Ramai-Ramai Menolak Kartu Tani

  • Bagikan
Dua petani menunjukkan kartu tani saat peluncurannya di Desa Jagalempeni, Brebes, Jawa Tengah, Selasa (8/11). Desa tersebut salah satu desa percobaan penggunaan kartu tani yang merupakan hasil kerjasama sejumlah BUMN, bank dan penyedia bibit dengan tujuan untuk mempermudah petani melakukan transaksi sehingga mampu menggenjot produksi bawang merah. ANTARA FOTO/Oky Lukmansyah/ama/16

Mediatani.co — Kehadiran kartu tani  telah menjadi salah satu langkah besar atau akibat keberpihakan pemerintah pada petani. Selama ini petani lebih sering berada pada posisi yang sangat lemah akibat banyaknya pemain dalam bidang pertanian bermodal besar.

Pemerintah membuktikan, pemerintah tidak akan meninggalkan petani berjuang sendirian menghadapi segala tantangan.
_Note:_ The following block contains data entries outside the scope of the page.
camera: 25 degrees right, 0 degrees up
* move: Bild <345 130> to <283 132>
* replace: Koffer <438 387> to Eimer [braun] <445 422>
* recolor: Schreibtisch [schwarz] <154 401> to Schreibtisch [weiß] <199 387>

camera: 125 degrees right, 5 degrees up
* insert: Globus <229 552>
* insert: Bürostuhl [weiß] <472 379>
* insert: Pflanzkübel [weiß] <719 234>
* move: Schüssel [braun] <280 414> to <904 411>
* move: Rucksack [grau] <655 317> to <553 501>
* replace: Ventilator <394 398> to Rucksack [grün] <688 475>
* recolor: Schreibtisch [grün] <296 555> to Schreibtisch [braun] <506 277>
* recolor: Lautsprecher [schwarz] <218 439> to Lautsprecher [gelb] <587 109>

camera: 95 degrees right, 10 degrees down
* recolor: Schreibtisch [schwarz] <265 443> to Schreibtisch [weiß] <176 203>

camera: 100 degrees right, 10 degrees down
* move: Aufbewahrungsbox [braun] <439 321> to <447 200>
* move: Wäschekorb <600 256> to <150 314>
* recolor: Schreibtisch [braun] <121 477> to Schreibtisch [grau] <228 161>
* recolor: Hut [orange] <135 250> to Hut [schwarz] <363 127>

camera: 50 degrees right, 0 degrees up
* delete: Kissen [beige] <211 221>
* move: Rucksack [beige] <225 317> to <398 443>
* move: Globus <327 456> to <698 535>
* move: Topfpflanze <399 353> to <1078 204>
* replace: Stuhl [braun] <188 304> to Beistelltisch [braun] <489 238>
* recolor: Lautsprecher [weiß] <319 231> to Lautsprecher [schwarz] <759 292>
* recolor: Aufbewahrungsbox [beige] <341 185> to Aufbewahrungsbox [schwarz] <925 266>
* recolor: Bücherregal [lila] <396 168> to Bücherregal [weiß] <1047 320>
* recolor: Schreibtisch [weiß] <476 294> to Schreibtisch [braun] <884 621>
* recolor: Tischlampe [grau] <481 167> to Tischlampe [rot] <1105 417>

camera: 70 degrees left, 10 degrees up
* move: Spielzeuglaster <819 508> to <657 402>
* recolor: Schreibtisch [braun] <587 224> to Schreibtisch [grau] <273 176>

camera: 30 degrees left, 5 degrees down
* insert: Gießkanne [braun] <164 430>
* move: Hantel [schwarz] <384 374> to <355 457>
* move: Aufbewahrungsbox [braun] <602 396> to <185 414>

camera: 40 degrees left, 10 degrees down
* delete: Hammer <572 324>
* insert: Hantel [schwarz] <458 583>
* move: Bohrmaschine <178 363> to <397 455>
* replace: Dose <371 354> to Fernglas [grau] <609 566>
Selama ini para petani  pula yang harus menanggung biaya yang paling besar sekaligus keuntungan paling kecil.

Meskipun demikian, disisi petani langkah dari pemerintah ini belumlah menjadi langkah solutif untuk menyelesaikan keterpurukan yang dialami oleh para petani. Hal ini terbukti dengan aksi penolakan yang dilakukan oleh para petani di sejumlah daerah.

Kali ini penolakan datang dari sejumlah petani Kabupaten Karawang. Petani menolak digulirkannya program kartu tani. Pasalnya, program tersebut tidak terasa oleh seluruh kalangan petani.

Wahyudin (39 tahun), petani asal Desa Karyamukti, Kecamatan Lemahabang, mengatakan, sasaran penerima kartu tani ini tidak merata. Karena, syarat untuk menerima kartu tani itu pekerjaan sebagai petaninya harus tertera dalam KTP. Sedangkan, banyak petani dan pemilik sawah yang mengisi kolom pekerjaan KTP-nya dengan sebutan lain.

“Dengan adanya kartu tani ini, mayoritas petani atau buruh tani di Karawang tak bisa menikmati pupuk bersubsidi,” ujarnya, Selasa (19/12).

Petani menilai agar pemerintah mengkaji lagi soal program kartu tani ini. Sebab, dengan pola seperti ini maka akan banyak petani yang cemburu sosial. Karena itu, progam kartu tani tak bisa dinikmati seluruh lapisan petani.

Wahyudin mengatakan, tujuan digulirkannya kartu tani ini salah satunya supaya subsidi pupuk tepat sasaran. Namun, dengan pola seperti ini justru mayoritas petani tak bisa menikmati subdisi tersebut.

Kalaupun soal subsidi pupuk ini jadi masalah bagi pemerintah, lanjutnya, sebaiknya subsidi tersebut dicabut saja. Sebagai gantinya, subsidi yang tadinya disalurkan melalui pupuk bisa dialihkan ke peningkatan HET gabah.

Asumsinya, jika HET gabah di atas Rp 3.700 per kilogram, maka petani bisa membeli pupuk dengan harga nonsubsidi. Tak hanya itu, jika harga gabah mahal, kesejahteraan petani bisa terdongkrak.

“Jangan seperti sekarang, pupuk disubsidi. Tapi, tak semua petani menikmatinya. Sedangkan sisi lain, HET murah. Idealnya HET itu di atas Rp 6.000 per kilogram GKP,” ujarnya.

Sementara itu, Kepala Dinas Pertanian Kabupaten Karawang, M Hanafi Chaniago, membenarkan bila tak semua petani di wilayahnya mendapatkan kartu tani. Sebab, berdasarkan hasil validasi data yang dilakukan Bank Mandiri sebagai pihak yang ditunjuk mengeluarkan kartu itu, ada 60 ribu petani yang menerima kartu sakti tersebut.

“Sedangkan jumlah petani di kita ada 125 ribu jiwa. Mayoritas, mereka tak kebagian kartu sakti tersebut,” ujarnya.